Cold War Origins - Conclusion



The argument here has delineated a certain U.S. horizon of expectations that permitted the Cold War to appear as a worthy, indeed vitally necessary, project to be undertaken on a massive, global scale. Roosevelt's particular framing of World War II made possible a political reorientation afterward such that Washington was able to interpret Soviet behavior as a totalitarian, fascist-like, lethal attack on the very being of the Western states and to label this attack a Cold War. The derivation, then, began with the revealed inner nature of the Soviet regime itself, which no immediate U.S. act and no negotiation or settlement could change. The Soviet Union and the communist movement were by definition a Cold War. Indeed, the central reason there was not an outright open war on the West was that the latter happened still to be stronger than the Soviet Union. The response to this mortal challenge was first to maintain and preferably increase one's massive preponderance of strength so as to keep Moscow from launching such an open attack and, second, to fight the already existing Cold War to the lethal end, an end that, logically, could only come about when the Soviet regime ceased to be or surrendered unconditionally.
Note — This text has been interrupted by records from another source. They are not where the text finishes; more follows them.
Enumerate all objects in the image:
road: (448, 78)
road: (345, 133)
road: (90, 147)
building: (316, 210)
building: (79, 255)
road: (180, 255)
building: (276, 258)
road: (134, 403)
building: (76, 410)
This configuration or outlook was uniquely "American." The Cold War would not have happened had Britain been the overwhelmingly superior Western power. The infamous "percentage deal" between Stalin and Winston Churchill in October 1944 about their respective future influence in eastern Europe, unthinkable in any properly American context, is enough to illustrate the difference. The Soviet view, meanwhile, was conceptually and geopolitically defensive. Launching a Cold War made no sense whatsoever for Moscow and was never projected before it became a reality. When it did, the Soviet interpretation could only place it within the old antifascist frame and the heroic narrative about the Great Patriotic War. Thus, Moscow saw the Cold War as fascist-like aggression to destroy the progressive achievements of the Soviet Union and the progressive camp. At first sight this seems to be a mirror image of the U.S. position. The crucial difference lies in the logic of the response: defensive coalition politics for relative gains, the strategic object always being prevention of exacerbated forms of aggression, to be achieved by making it politically impossible for the other side not to come to terms. Such a process of recognition would then secure the foundations for future Soviet successes, presumably in the interest of everyone. Negotiations and deals in the traditional sense of Lippmann's diplomacy were at the center of this strategy of recognition. Détente, not surprisingly, would be its apotheosis.
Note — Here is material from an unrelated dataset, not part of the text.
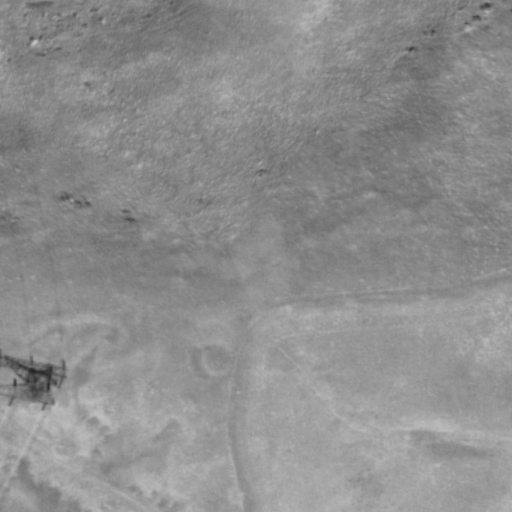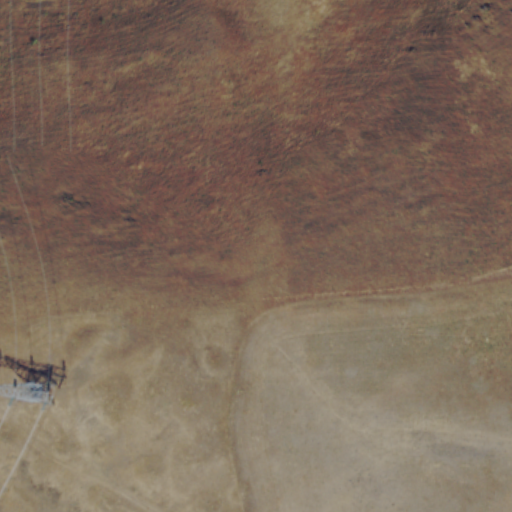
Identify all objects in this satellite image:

If the manner in which Roosevelt's matrix was transposed in the United States after the war was the pivotal condition of possibility for the Cold War, it was not necessarily the ultimate "cause." A war, even a virtual Cold War, is not supposed to be a good thing, and so gives rise to questions of who is to blame for starting it, the perennial question of "war guilt." As there is no agreement on what the Cold War is or was and no agreement on when it started or ended, there can be no agreement on who began it. The present account has assumed that the question of war guilt is less interesting than the question of emergence. The decisive element in that regard was the shifting view of the United States as to the nature of the Soviet regime, occasioned by the string of events in 1945–1947 that undermined existing ideas of cooperation and served to confirm the new understanding of relentless, totalitarian antagonism. One might think this a justified view or one might think that the actual result was good for the United States and the interests of history, even if the analysis happened to be wrong. The Cold War was in any case a deeply "American" project.